_ИСХОДНЫЙ ТЕКСТ_:
—————

Но смысл развития истории культуры и искусства в том, что булгарины и сенковские «занимают свою полочку», а Пушкин и Гоголь, Кипренский и Александр Иванов стали гордостью России, невзирая на хулу недругов.
Так, только чуть-чуть приоткрыв биографию Кипренского, начинаешь понимать, под каким постоянным пристальным вниманием находился художник.
И чем более неординарным и не подходящим под банальные мерки являлся людям его дар, чем самостоятельнее и оригинальнее чувствовал он, видел и писал, тем прохладнее и равнодушнее делались официальные круги.

—————

_ИЗВЛЕЧЁННЫЕ ДАННЫЕ_:
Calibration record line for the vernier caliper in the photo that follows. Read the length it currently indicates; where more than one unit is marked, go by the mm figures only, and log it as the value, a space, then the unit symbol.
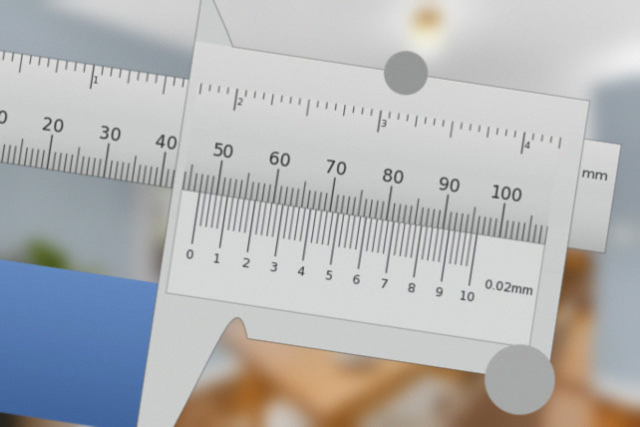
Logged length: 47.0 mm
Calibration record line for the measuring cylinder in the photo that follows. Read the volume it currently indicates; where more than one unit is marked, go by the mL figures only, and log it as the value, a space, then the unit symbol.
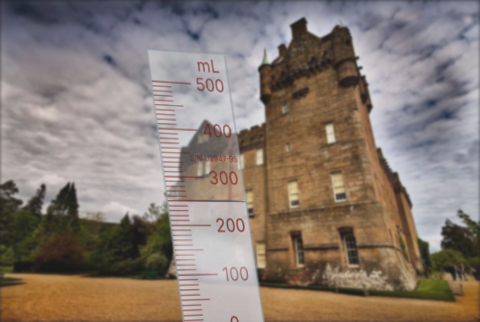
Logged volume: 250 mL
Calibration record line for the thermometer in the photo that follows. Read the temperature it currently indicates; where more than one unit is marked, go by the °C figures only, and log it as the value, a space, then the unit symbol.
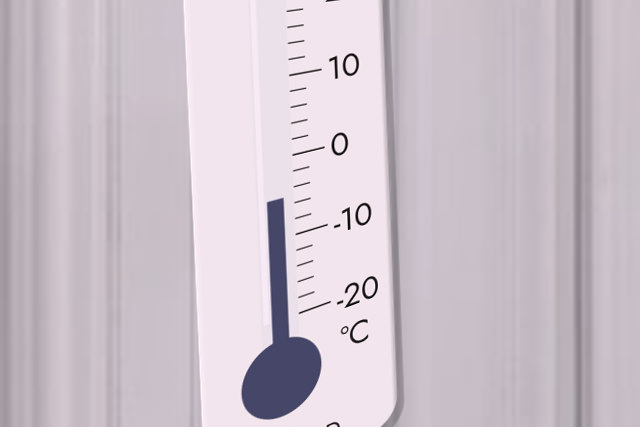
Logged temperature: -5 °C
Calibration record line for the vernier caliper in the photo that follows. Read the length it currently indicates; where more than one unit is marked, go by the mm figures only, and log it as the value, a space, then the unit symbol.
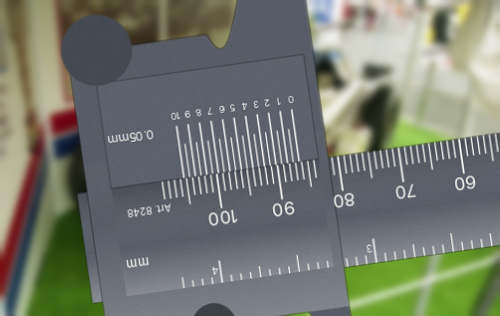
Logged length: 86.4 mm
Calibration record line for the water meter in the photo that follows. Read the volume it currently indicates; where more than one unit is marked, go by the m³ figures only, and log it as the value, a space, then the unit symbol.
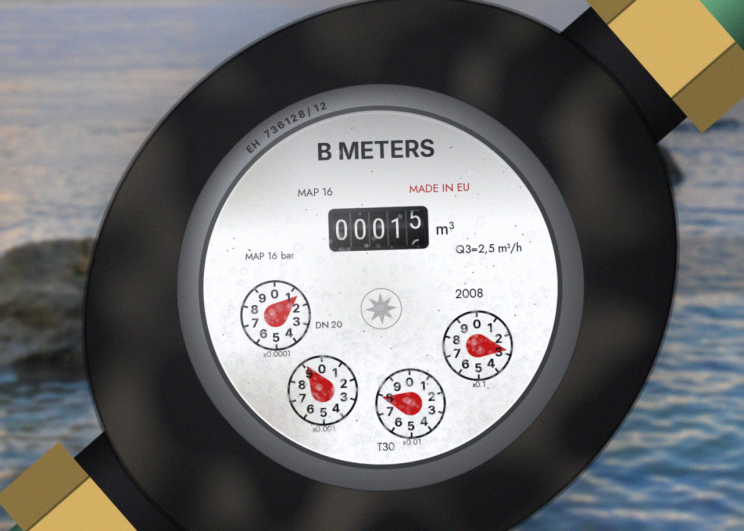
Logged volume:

—————

_ЧТО СДЕЛАТЬ_:
- A) Перепишите из текста о Кипренском отрывок между словами "Но смысл развития" и "вниманием находился художник." включительно.
- B) Напишите продолжение текста о Кипренском, начиная сразу после его последнего предложения.
Материал для работы не понадобится.

_ОТВЕТЫ К ЗАДАНИЯМ_:
- A)
Но смысл развития истории культуры и искусства в том, что булгарины и сенковские «занимают свою полочку», а Пушкин и Гоголь, Кипренский и Александр Иванов стали гордостью России, невзирая на хулу недругов.
Так, только чуть-чуть приоткрыв биографию Кипренского, начинаешь понимать, под каким постоянным пристальным вниманием находился художник.

- B)
Невольно приходит на память вся неприглядная история отношений Брюллова с Академией и двором. Да разве одного лишь Брюллова, когда буквально рядом мы видим Александра Иванова…
Покинув Петербург, серое небо, булгариных, казенную скуку, Кипренский бросил у берегов Невы неверных почитателей, малую горстку друзей и не оставил ни одного любящего женского сердца. Он бежал в Италию, где надеялся найти тепло, синий небосвод, рассеять тоску и, прогнав хандру, взяться за работу.
Таковы были мечты Кипренского.
Но жизнь смела все эти непрочные расчеты.
На первых порах (пока были какие-то деньги) вечный Рим, видавший много странников, улыбнулся художнику.
Но что ни день, все яснее обозначалась коварная истина: он был полузабыт, все успехи молодости далеки, нужно было вновь блеснуть силой своей кисти, мощью таланта.
А вот силы-то уже и не было.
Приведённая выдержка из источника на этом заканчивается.